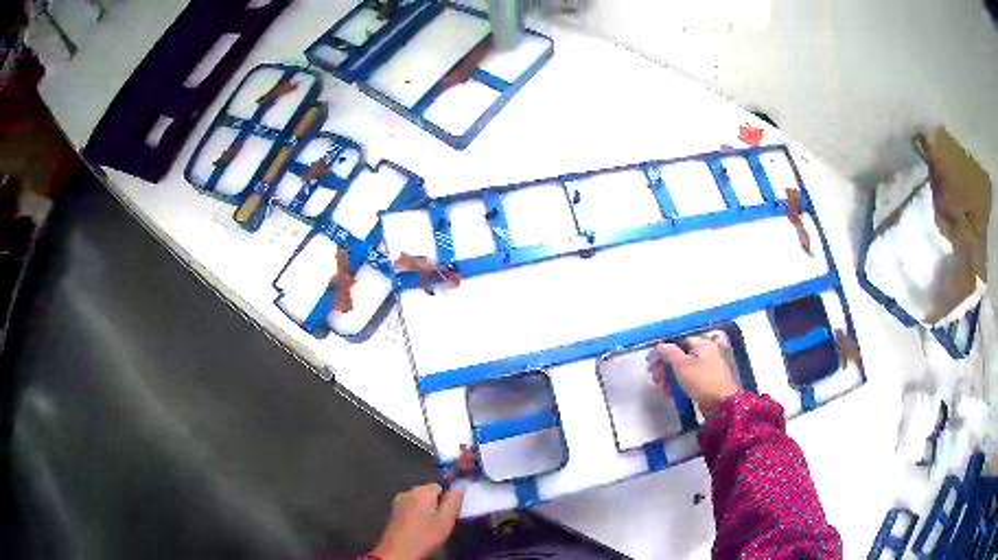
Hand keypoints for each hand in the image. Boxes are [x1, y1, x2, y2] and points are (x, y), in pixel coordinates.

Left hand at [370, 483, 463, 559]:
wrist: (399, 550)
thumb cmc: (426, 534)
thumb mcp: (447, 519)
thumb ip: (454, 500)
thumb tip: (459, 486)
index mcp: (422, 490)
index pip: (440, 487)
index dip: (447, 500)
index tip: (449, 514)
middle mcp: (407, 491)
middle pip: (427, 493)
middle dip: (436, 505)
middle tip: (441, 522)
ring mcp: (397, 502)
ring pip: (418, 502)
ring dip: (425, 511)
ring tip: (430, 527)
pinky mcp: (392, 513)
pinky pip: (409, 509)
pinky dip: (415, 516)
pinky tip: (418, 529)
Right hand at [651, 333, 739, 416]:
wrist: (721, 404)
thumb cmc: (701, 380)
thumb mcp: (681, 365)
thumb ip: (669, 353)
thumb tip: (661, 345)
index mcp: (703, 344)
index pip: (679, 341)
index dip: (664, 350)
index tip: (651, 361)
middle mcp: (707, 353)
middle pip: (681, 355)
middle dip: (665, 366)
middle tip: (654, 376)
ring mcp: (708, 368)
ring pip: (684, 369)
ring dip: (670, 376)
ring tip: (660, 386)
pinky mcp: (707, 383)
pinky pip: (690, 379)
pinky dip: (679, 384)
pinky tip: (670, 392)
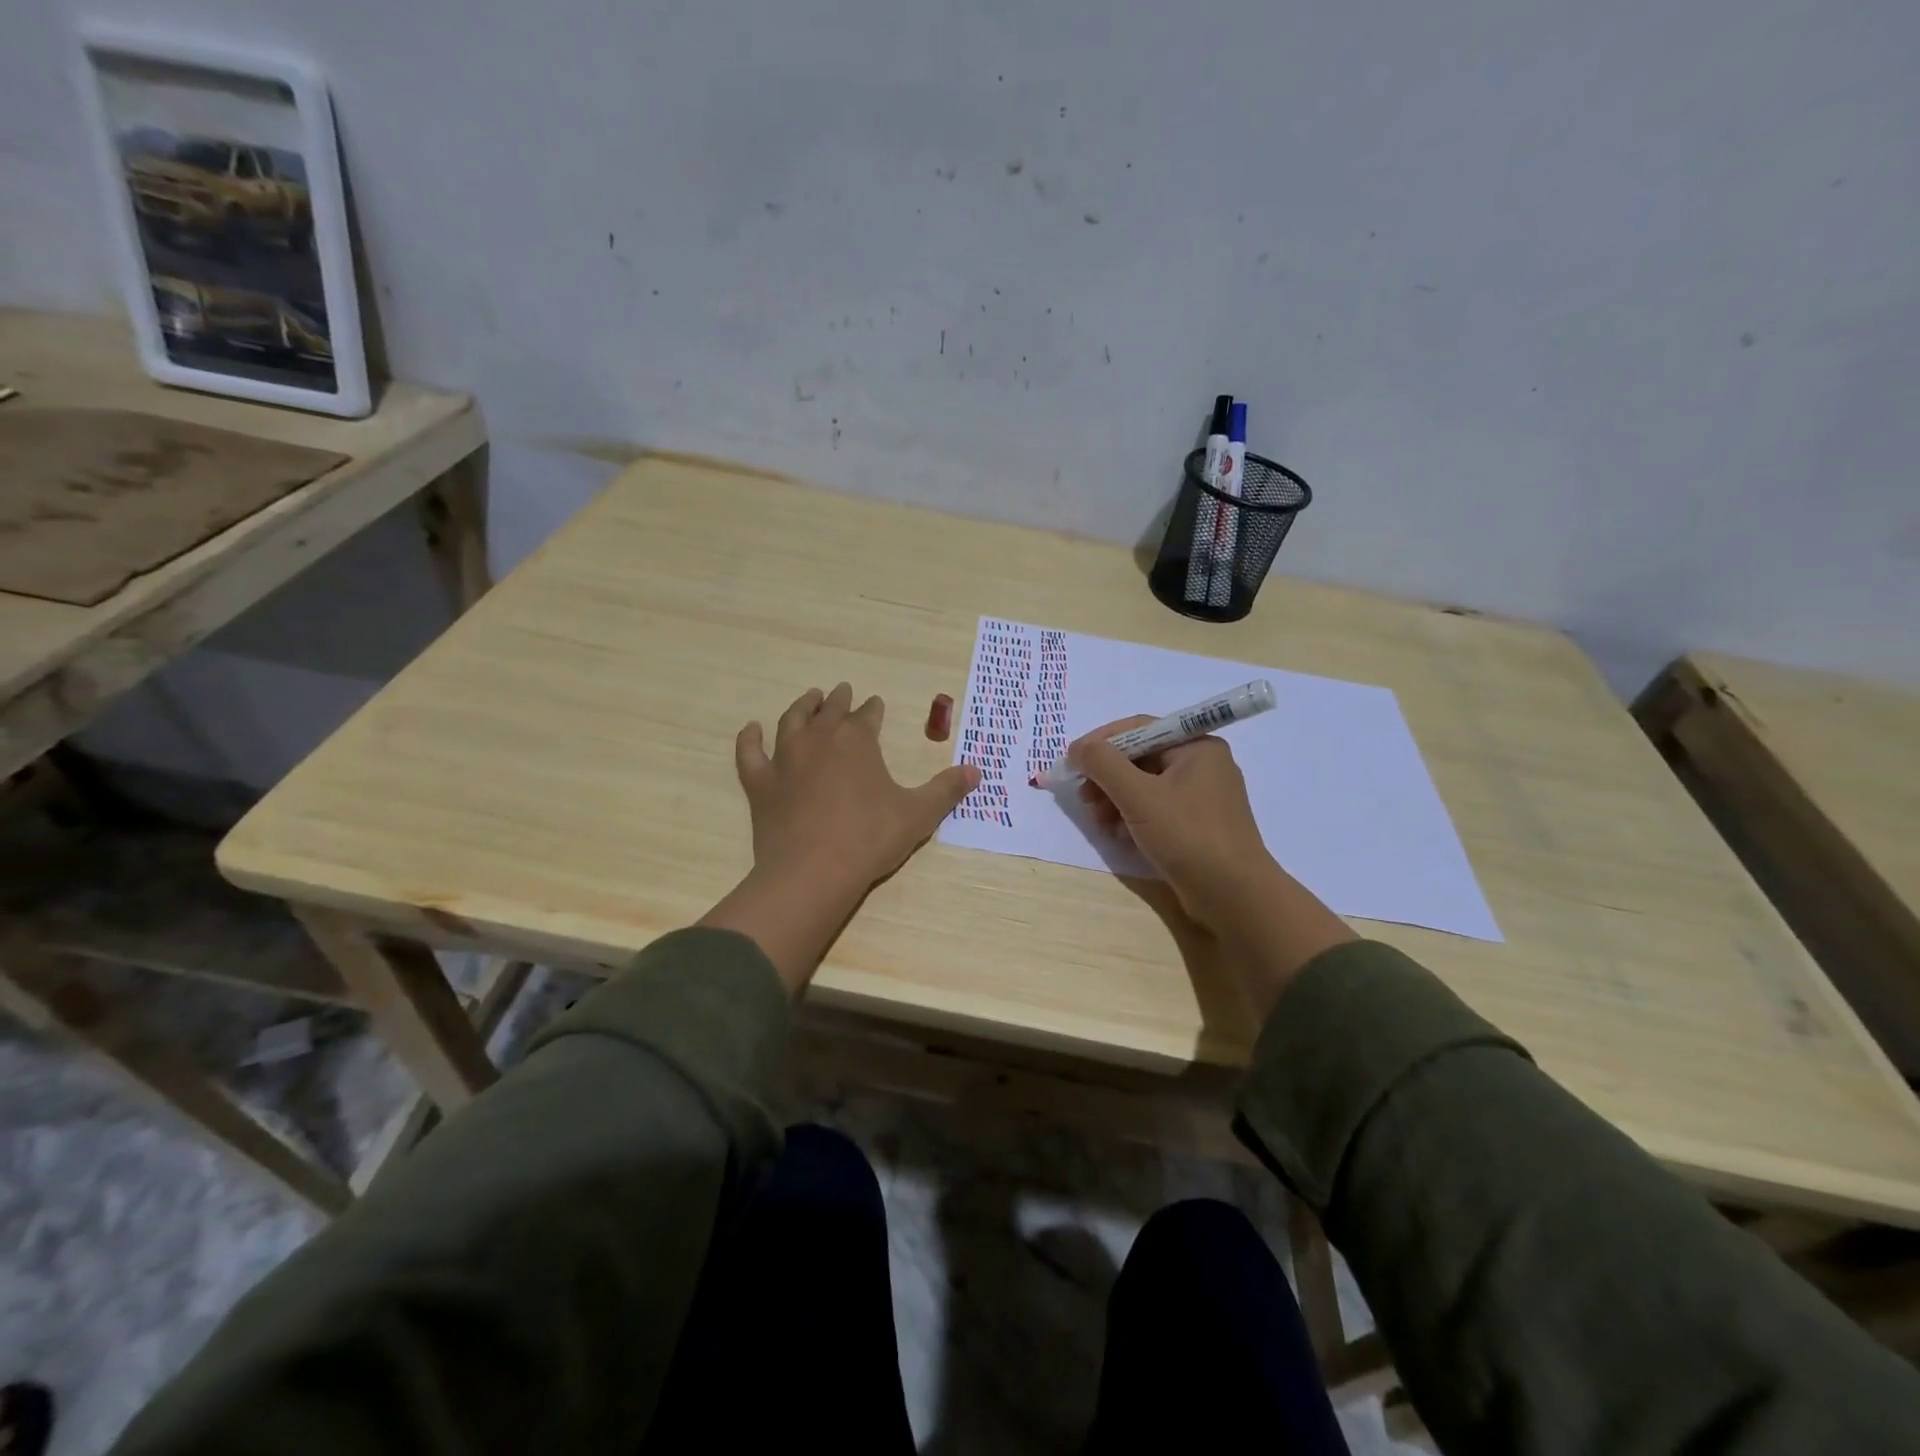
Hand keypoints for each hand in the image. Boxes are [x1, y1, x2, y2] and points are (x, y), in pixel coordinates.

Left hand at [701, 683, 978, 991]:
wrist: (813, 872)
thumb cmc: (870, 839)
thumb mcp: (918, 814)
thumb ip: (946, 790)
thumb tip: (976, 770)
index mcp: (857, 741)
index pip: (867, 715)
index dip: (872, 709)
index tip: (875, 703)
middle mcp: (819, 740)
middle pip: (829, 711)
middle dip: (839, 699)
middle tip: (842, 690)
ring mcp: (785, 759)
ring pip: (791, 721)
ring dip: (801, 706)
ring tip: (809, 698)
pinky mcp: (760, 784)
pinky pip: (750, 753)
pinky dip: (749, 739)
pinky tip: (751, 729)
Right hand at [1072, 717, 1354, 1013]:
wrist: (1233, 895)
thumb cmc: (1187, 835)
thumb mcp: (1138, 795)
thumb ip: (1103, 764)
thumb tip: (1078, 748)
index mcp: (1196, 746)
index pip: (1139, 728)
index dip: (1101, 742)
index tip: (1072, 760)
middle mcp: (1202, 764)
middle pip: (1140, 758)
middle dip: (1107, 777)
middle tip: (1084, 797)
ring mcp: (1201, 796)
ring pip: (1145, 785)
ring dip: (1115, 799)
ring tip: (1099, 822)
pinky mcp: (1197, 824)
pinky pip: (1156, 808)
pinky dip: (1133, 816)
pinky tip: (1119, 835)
==
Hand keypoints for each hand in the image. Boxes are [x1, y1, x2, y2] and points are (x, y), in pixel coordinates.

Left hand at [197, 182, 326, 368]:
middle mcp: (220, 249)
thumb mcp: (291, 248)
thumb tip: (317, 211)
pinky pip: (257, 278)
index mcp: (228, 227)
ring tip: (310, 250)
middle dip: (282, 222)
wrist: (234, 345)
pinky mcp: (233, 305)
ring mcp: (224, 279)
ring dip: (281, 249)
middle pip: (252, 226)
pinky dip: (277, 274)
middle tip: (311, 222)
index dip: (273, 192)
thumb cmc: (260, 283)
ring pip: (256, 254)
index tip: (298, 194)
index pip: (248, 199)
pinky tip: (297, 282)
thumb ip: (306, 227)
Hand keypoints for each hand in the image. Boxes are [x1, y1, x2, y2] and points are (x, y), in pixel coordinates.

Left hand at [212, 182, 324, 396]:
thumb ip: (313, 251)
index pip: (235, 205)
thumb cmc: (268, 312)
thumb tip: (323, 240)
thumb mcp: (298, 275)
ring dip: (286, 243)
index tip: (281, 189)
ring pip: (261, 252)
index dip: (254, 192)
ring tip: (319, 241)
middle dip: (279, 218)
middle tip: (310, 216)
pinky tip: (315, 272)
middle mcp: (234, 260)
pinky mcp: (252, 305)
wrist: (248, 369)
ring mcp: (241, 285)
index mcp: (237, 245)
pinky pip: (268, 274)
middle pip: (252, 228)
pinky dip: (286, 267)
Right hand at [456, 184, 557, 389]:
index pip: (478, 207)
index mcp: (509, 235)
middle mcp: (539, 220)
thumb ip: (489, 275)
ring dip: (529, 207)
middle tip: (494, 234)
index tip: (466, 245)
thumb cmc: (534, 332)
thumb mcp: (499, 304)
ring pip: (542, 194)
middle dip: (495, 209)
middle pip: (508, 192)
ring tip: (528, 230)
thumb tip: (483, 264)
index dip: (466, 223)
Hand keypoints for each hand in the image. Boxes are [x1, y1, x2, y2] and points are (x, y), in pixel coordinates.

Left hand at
---
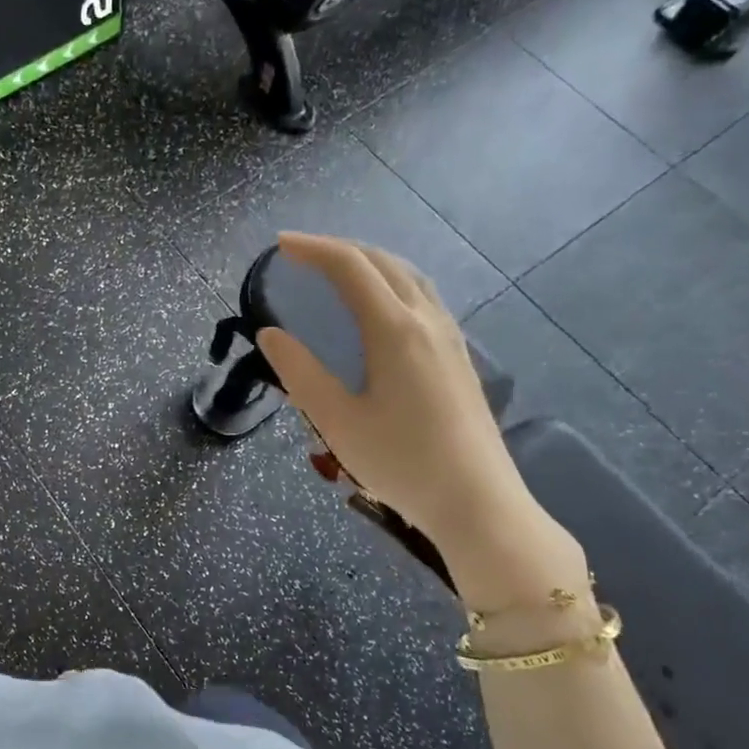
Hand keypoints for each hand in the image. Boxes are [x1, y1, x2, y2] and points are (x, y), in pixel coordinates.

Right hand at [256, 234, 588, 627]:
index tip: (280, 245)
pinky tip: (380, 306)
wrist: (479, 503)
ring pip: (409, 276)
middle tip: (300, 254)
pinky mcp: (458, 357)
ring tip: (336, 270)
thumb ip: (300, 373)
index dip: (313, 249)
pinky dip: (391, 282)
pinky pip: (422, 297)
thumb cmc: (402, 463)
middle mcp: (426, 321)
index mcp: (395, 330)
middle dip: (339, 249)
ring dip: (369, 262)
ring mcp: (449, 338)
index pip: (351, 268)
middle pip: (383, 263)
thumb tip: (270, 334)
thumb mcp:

● **WORK TO COMPLETE**: Scan the data for lines containing "wrist" and copy all of them.

● **ANSWER SPACE**:
wrist: (399, 550)
wrist: (721, 404)
wrist: (813, 872)
wrist: (1233, 895)
wrist: (234, 345)
wrist: (248, 369)
wrist: (479, 503)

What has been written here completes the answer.